» WHAT TO PRODUCE
The response should consist of every line below, restated exactly, with no pictures.

++++ THE RECORDS ++++

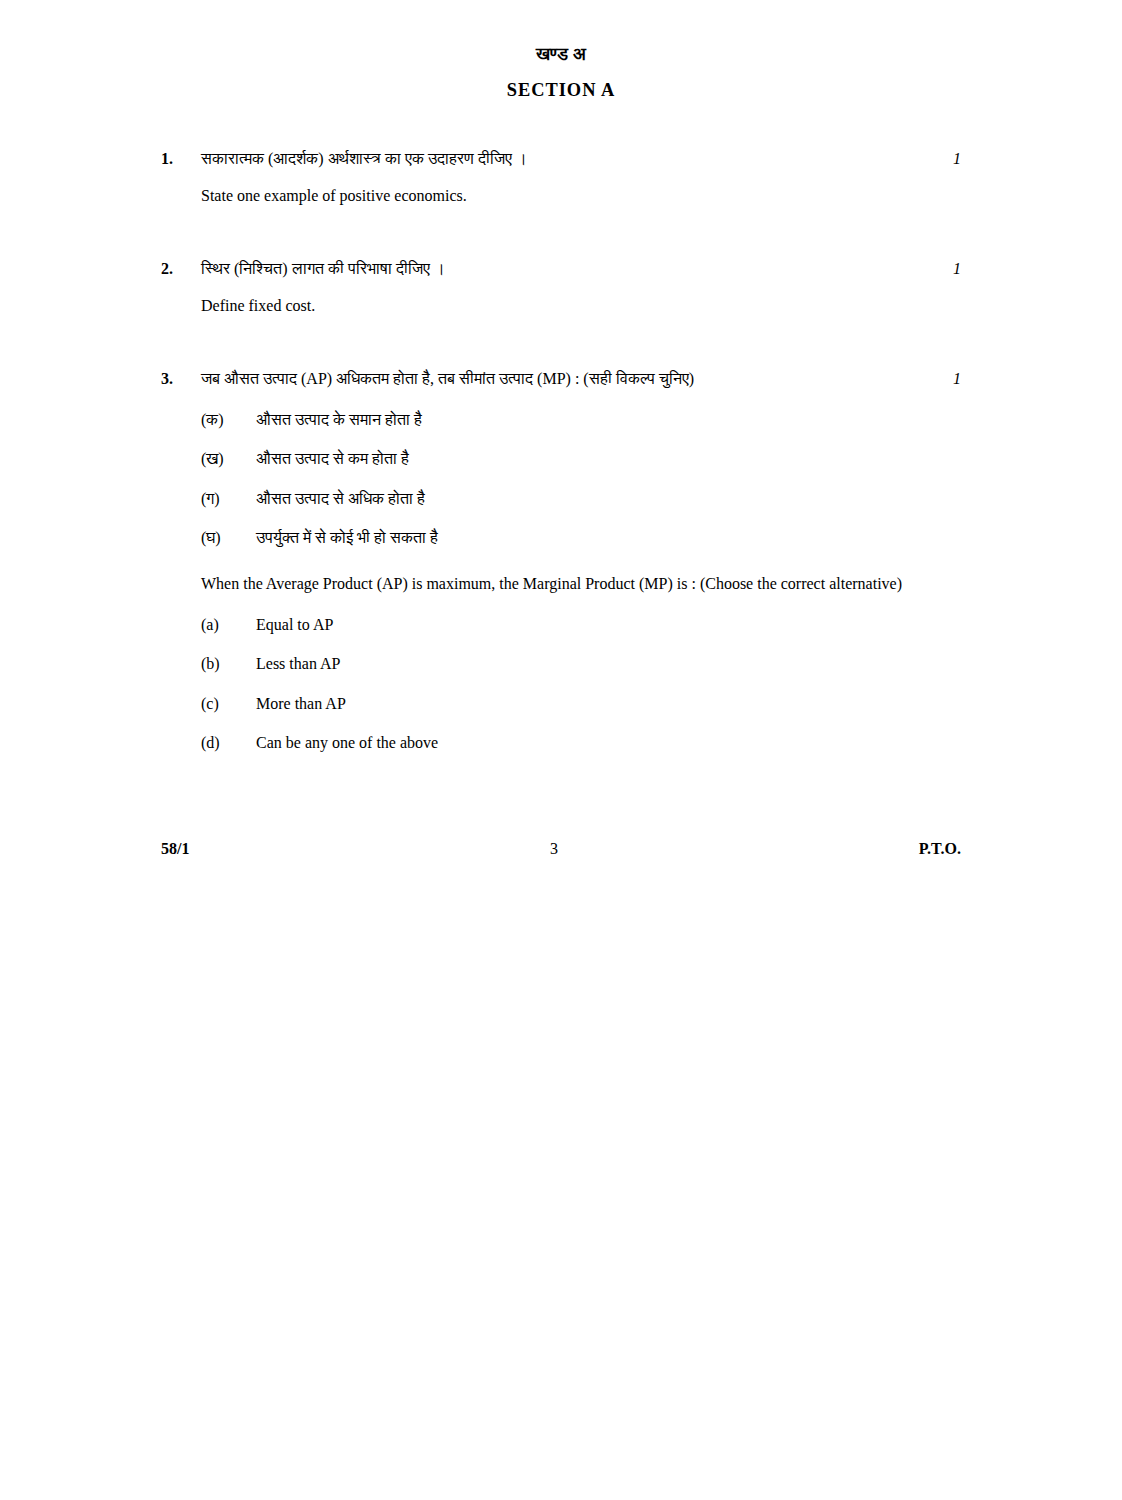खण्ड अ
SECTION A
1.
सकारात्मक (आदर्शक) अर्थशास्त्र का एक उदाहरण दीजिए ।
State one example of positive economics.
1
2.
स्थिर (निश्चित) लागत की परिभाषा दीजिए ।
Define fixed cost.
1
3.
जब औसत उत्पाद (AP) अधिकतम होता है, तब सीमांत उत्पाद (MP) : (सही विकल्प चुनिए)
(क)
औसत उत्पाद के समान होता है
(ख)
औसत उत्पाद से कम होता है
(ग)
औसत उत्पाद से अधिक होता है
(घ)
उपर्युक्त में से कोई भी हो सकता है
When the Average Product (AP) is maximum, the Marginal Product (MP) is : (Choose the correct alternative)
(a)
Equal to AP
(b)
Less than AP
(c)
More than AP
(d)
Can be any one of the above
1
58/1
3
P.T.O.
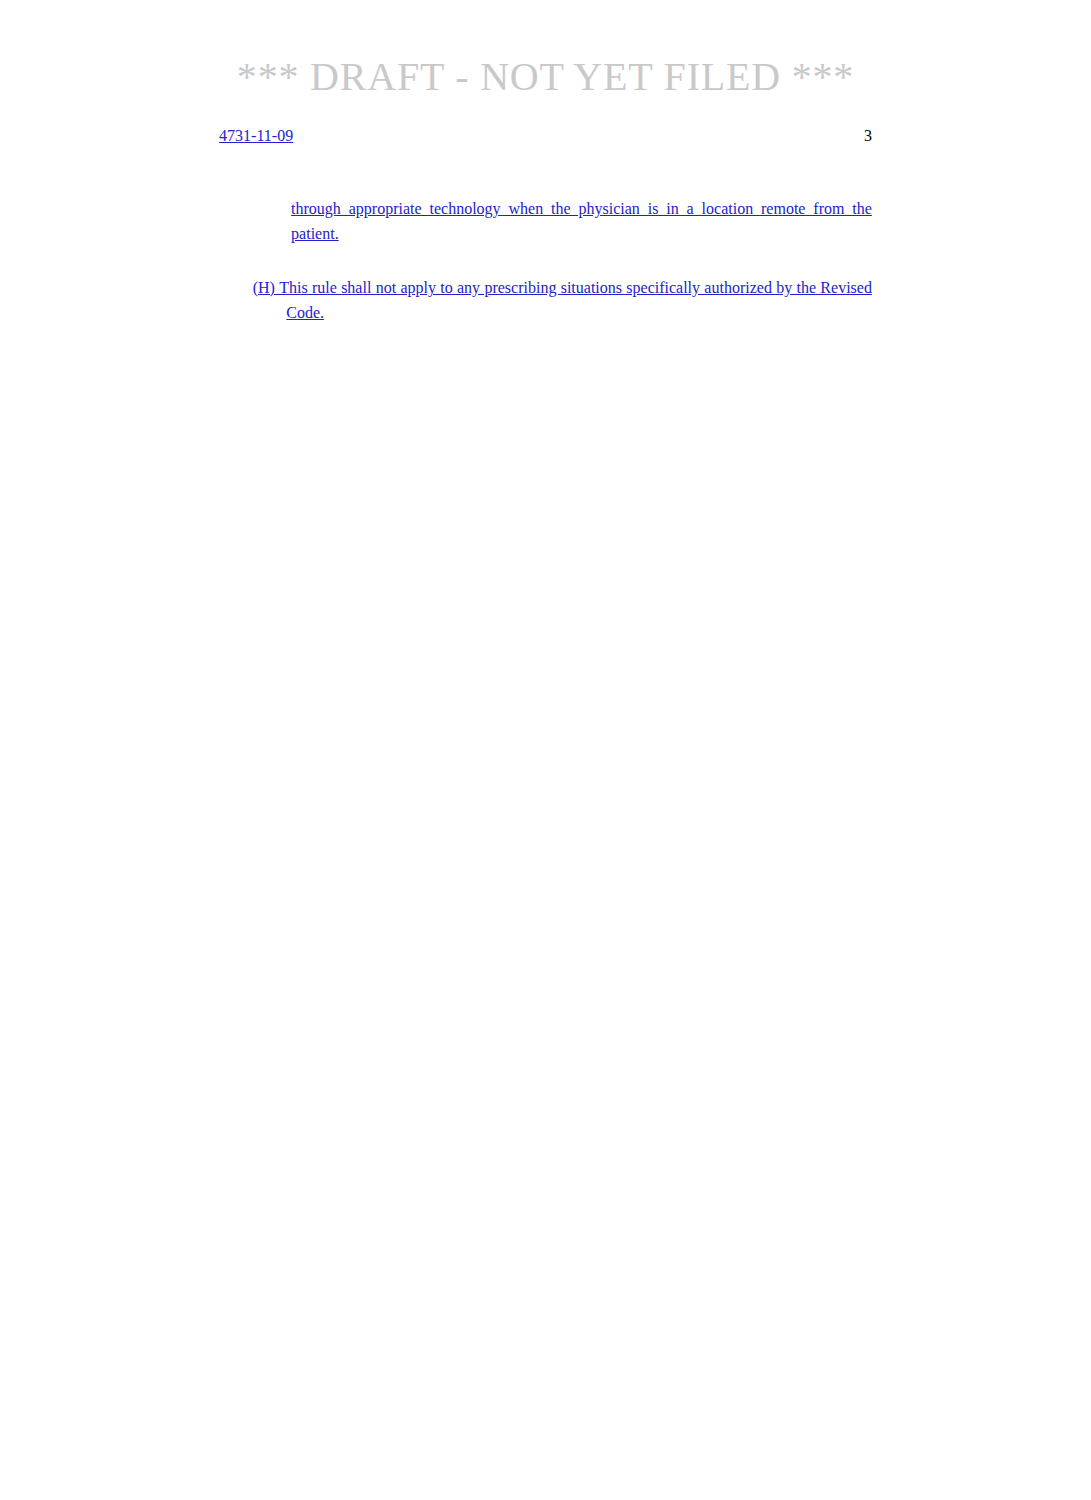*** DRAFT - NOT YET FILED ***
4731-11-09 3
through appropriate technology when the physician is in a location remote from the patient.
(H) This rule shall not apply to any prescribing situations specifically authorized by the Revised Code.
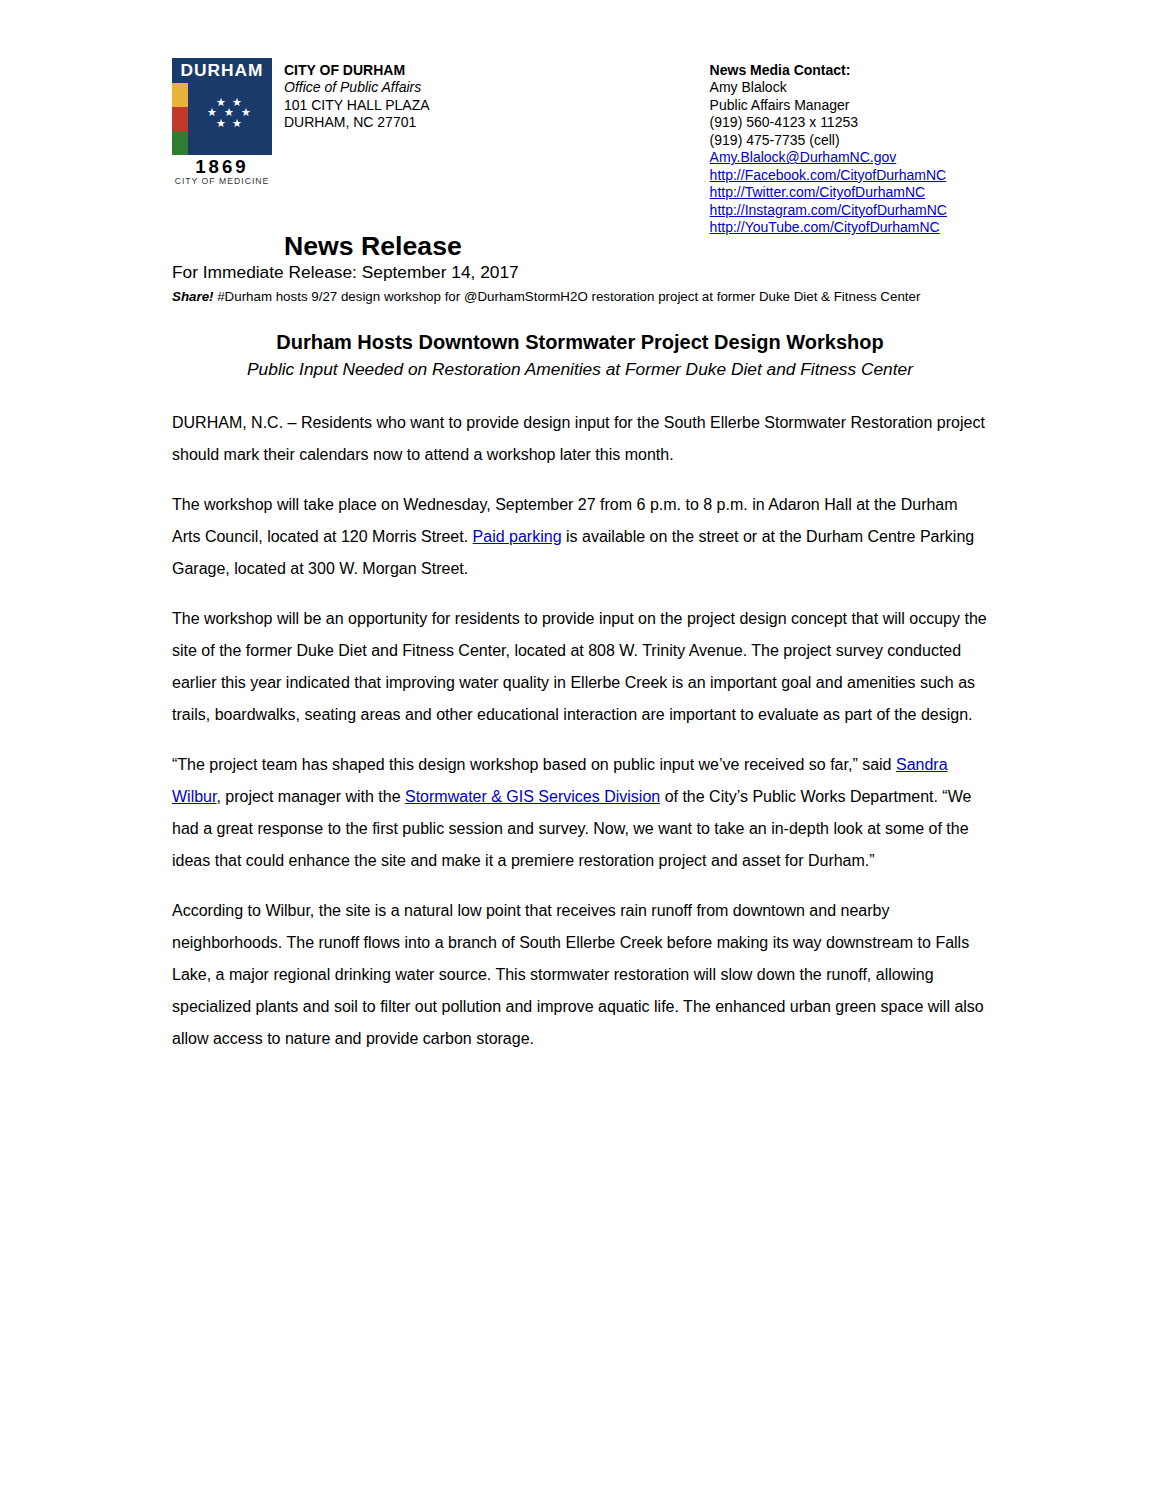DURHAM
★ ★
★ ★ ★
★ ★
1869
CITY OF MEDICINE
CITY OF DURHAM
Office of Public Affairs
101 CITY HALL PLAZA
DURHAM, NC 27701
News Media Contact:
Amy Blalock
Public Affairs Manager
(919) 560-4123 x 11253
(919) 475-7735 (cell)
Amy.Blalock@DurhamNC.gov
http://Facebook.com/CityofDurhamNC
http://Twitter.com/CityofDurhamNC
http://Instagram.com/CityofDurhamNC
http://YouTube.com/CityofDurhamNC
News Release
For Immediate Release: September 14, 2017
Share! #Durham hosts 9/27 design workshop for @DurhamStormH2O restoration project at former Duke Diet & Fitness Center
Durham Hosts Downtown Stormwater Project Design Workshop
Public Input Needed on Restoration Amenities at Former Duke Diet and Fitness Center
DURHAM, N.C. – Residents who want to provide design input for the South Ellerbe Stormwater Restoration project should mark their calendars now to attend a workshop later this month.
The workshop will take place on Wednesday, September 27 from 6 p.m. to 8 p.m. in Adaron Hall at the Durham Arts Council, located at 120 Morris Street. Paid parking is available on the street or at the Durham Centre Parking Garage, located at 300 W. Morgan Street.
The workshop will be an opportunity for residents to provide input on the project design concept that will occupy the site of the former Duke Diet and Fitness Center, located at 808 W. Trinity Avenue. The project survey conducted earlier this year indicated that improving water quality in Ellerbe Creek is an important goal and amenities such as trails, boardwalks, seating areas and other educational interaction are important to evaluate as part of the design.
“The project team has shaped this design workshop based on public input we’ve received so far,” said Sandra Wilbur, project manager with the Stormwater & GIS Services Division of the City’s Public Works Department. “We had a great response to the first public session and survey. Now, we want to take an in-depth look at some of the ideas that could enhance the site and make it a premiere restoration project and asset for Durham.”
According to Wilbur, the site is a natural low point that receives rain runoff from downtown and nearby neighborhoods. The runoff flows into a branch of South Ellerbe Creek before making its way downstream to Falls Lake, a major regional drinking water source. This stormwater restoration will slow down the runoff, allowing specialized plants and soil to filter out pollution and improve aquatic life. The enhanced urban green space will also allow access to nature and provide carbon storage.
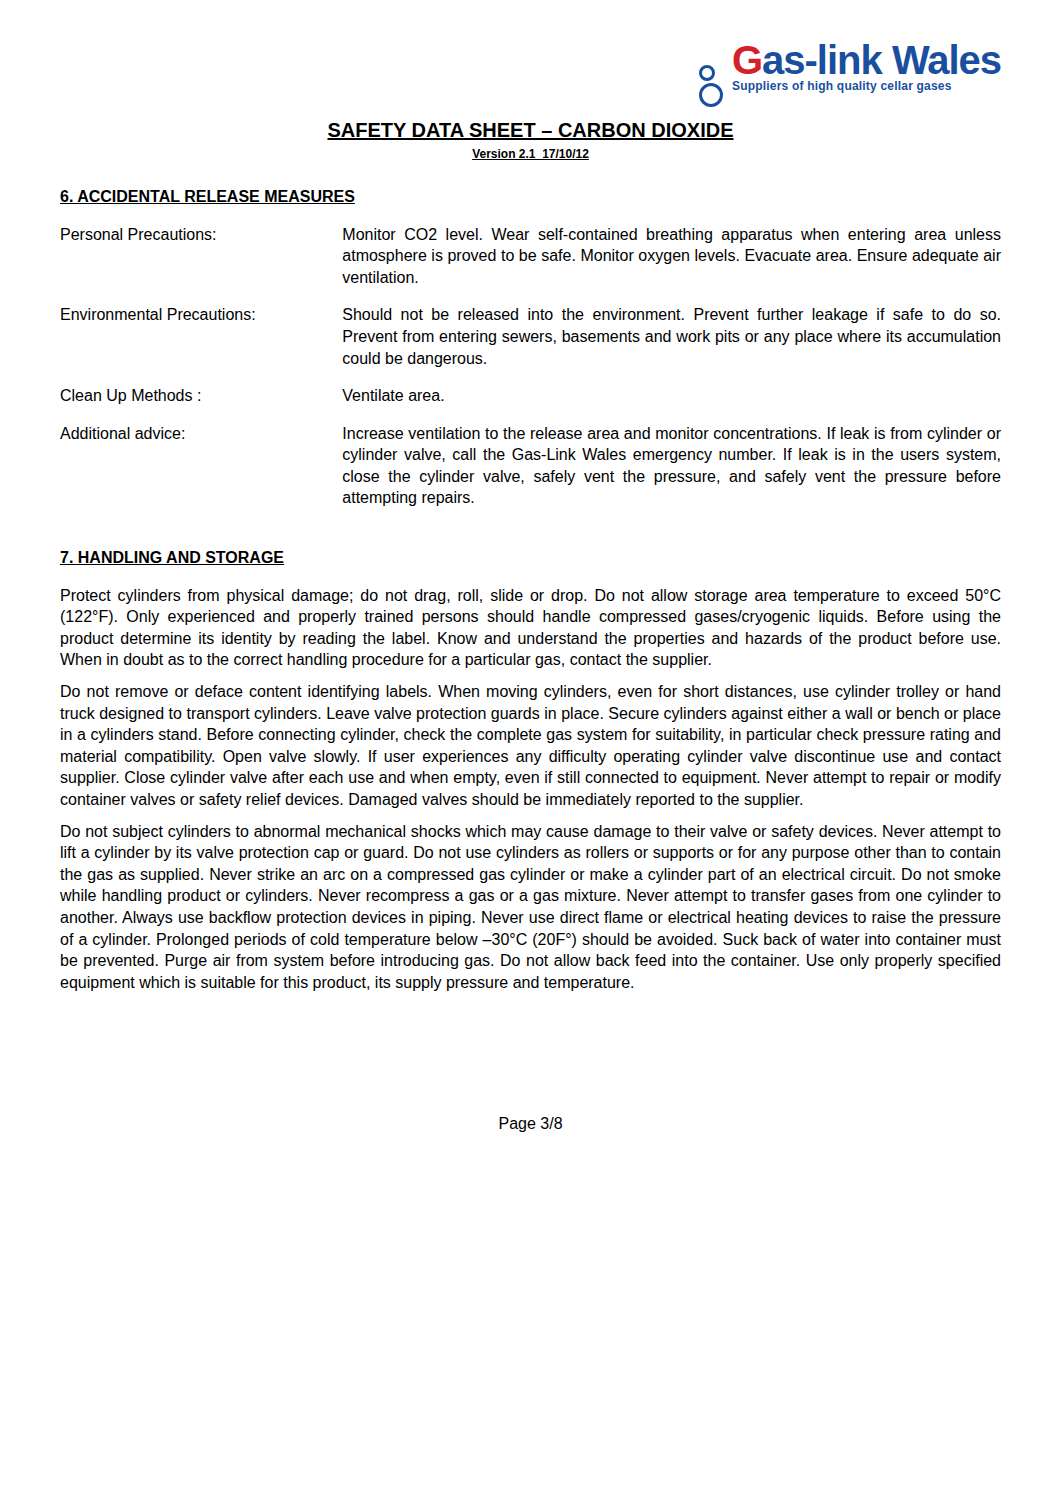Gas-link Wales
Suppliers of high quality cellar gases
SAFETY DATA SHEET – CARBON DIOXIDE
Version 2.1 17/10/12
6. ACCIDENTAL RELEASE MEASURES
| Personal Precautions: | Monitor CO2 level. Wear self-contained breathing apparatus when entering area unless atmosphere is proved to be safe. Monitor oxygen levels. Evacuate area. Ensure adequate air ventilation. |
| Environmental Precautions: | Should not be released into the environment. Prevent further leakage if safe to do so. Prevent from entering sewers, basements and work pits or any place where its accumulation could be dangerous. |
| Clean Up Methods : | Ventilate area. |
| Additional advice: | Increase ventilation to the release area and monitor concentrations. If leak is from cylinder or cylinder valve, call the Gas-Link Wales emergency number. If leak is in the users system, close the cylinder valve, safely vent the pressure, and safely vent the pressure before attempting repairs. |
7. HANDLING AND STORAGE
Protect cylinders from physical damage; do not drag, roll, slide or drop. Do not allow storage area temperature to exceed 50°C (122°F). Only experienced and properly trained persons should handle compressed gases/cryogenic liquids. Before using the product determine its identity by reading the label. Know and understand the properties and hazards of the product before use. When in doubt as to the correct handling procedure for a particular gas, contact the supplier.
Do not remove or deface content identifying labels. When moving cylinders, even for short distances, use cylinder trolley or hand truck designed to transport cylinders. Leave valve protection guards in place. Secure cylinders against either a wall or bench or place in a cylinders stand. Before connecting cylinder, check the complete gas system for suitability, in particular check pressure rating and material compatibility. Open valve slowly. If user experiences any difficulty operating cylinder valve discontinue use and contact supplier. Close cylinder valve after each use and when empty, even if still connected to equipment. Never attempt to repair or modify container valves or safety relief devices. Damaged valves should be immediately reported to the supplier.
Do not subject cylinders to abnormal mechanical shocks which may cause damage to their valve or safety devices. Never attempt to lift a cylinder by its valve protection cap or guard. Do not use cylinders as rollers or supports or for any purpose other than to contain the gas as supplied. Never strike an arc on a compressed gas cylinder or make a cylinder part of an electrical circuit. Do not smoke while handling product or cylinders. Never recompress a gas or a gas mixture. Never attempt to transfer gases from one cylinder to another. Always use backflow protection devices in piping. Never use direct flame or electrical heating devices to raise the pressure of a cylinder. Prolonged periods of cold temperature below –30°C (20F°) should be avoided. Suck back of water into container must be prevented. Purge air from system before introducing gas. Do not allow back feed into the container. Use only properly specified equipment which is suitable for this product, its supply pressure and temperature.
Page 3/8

++++

» RESPONSE BOX
खण्ड अ
SECTION A
1.
सकारात्मक (आदर्शक) अर्थशास्त्र का एक उदाहरण दीजिए ।
State one example of positive economics.
1
2.
स्थिर (निश्चित) लागत की परिभाषा दीजिए ।
Define fixed cost.
1
3.
जब औसत उत्पाद (AP) अधिकतम होता है, तब सीमांत उत्पाद (MP) : (सही विकल्प चुनिए)
(क)
औसत उत्पाद के समान होता है
(ख)
औसत उत्पाद से कम होता है
(ग)
औसत उत्पाद से अधिक होता है
(घ)
उपर्युक्त में से कोई भी हो सकता है
When the Average Product (AP) is maximum, the Marginal Product (MP) is : (Choose the correct alternative)
(a)
Equal to AP
(b)
Less than AP
(c)
More than AP
(d)
Can be any one of the above
1
58/1
3
P.T.O.
*** DRAFT - NOT YET FILED ***
4731-11-09 3
through appropriate technology when the physician is in a location remote from the patient.
(H) This rule shall not apply to any prescribing situations specifically authorized by the Revised Code.
DURHAM
★ ★
★ ★ ★
★ ★
1869
CITY OF MEDICINE
CITY OF DURHAM
Office of Public Affairs
101 CITY HALL PLAZA
DURHAM, NC 27701
News Media Contact:
Amy Blalock
Public Affairs Manager
(919) 560-4123 x 11253
(919) 475-7735 (cell)
Amy.Blalock@DurhamNC.gov
http://Facebook.com/CityofDurhamNC
http://Twitter.com/CityofDurhamNC
http://Instagram.com/CityofDurhamNC
http://YouTube.com/CityofDurhamNC
News Release
For Immediate Release: September 14, 2017
Share! #Durham hosts 9/27 design workshop for @DurhamStormH2O restoration project at former Duke Diet & Fitness Center
Durham Hosts Downtown Stormwater Project Design Workshop
Public Input Needed on Restoration Amenities at Former Duke Diet and Fitness Center
DURHAM, N.C. – Residents who want to provide design input for the South Ellerbe Stormwater Restoration project should mark their calendars now to attend a workshop later this month.
The workshop will take place on Wednesday, September 27 from 6 p.m. to 8 p.m. in Adaron Hall at the Durham Arts Council, located at 120 Morris Street. Paid parking is available on the street or at the Durham Centre Parking Garage, located at 300 W. Morgan Street.
The workshop will be an opportunity for residents to provide input on the project design concept that will occupy the site of the former Duke Diet and Fitness Center, located at 808 W. Trinity Avenue. The project survey conducted earlier this year indicated that improving water quality in Ellerbe Creek is an important goal and amenities such as trails, boardwalks, seating areas and other educational interaction are important to evaluate as part of the design.
“The project team has shaped this design workshop based on public input we’ve received so far,” said Sandra Wilbur, project manager with the Stormwater & GIS Services Division of the City’s Public Works Department. “We had a great response to the first public session and survey. Now, we want to take an in-depth look at some of the ideas that could enhance the site and make it a premiere restoration project and asset for Durham.”
According to Wilbur, the site is a natural low point that receives rain runoff from downtown and nearby neighborhoods. The runoff flows into a branch of South Ellerbe Creek before making its way downstream to Falls Lake, a major regional drinking water source. This stormwater restoration will slow down the runoff, allowing specialized plants and soil to filter out pollution and improve aquatic life. The enhanced urban green space will also allow access to nature and provide carbon storage.
Gas-link Wales
Suppliers of high quality cellar gases
SAFETY DATA SHEET – CARBON DIOXIDE
Version 2.1 17/10/12
6. ACCIDENTAL RELEASE MEASURES
| Personal Precautions: | Monitor CO2 level. Wear self-contained breathing apparatus when entering area unless atmosphere is proved to be safe. Monitor oxygen levels. Evacuate area. Ensure adequate air ventilation. |
| Environmental Precautions: | Should not be released into the environment. Prevent further leakage if safe to do so. Prevent from entering sewers, basements and work pits or any place where its accumulation could be dangerous. |
| Clean Up Methods : | Ventilate area. |
| Additional advice: | Increase ventilation to the release area and monitor concentrations. If leak is from cylinder or cylinder valve, call the Gas-Link Wales emergency number. If leak is in the users system, close the cylinder valve, safely vent the pressure, and safely vent the pressure before attempting repairs. |
7. HANDLING AND STORAGE
Protect cylinders from physical damage; do not drag, roll, slide or drop. Do not allow storage area temperature to exceed 50°C (122°F). Only experienced and properly trained persons should handle compressed gases/cryogenic liquids. Before using the product determine its identity by reading the label. Know and understand the properties and hazards of the product before use. When in doubt as to the correct handling procedure for a particular gas, contact the supplier.
Do not remove or deface content identifying labels. When moving cylinders, even for short distances, use cylinder trolley or hand truck designed to transport cylinders. Leave valve protection guards in place. Secure cylinders against either a wall or bench or place in a cylinders stand. Before connecting cylinder, check the complete gas system for suitability, in particular check pressure rating and material compatibility. Open valve slowly. If user experiences any difficulty operating cylinder valve discontinue use and contact supplier. Close cylinder valve after each use and when empty, even if still connected to equipment. Never attempt to repair or modify container valves or safety relief devices. Damaged valves should be immediately reported to the supplier.
Do not subject cylinders to abnormal mechanical shocks which may cause damage to their valve or safety devices. Never attempt to lift a cylinder by its valve protection cap or guard. Do not use cylinders as rollers or supports or for any purpose other than to contain the gas as supplied. Never strike an arc on a compressed gas cylinder or make a cylinder part of an electrical circuit. Do not smoke while handling product or cylinders. Never recompress a gas or a gas mixture. Never attempt to transfer gases from one cylinder to another. Always use backflow protection devices in piping. Never use direct flame or electrical heating devices to raise the pressure of a cylinder. Prolonged periods of cold temperature below –30°C (20F°) should be avoided. Suck back of water into container must be prevented. Purge air from system before introducing gas. Do not allow back feed into the container. Use only properly specified equipment which is suitable for this product, its supply pressure and temperature.
Page 3/8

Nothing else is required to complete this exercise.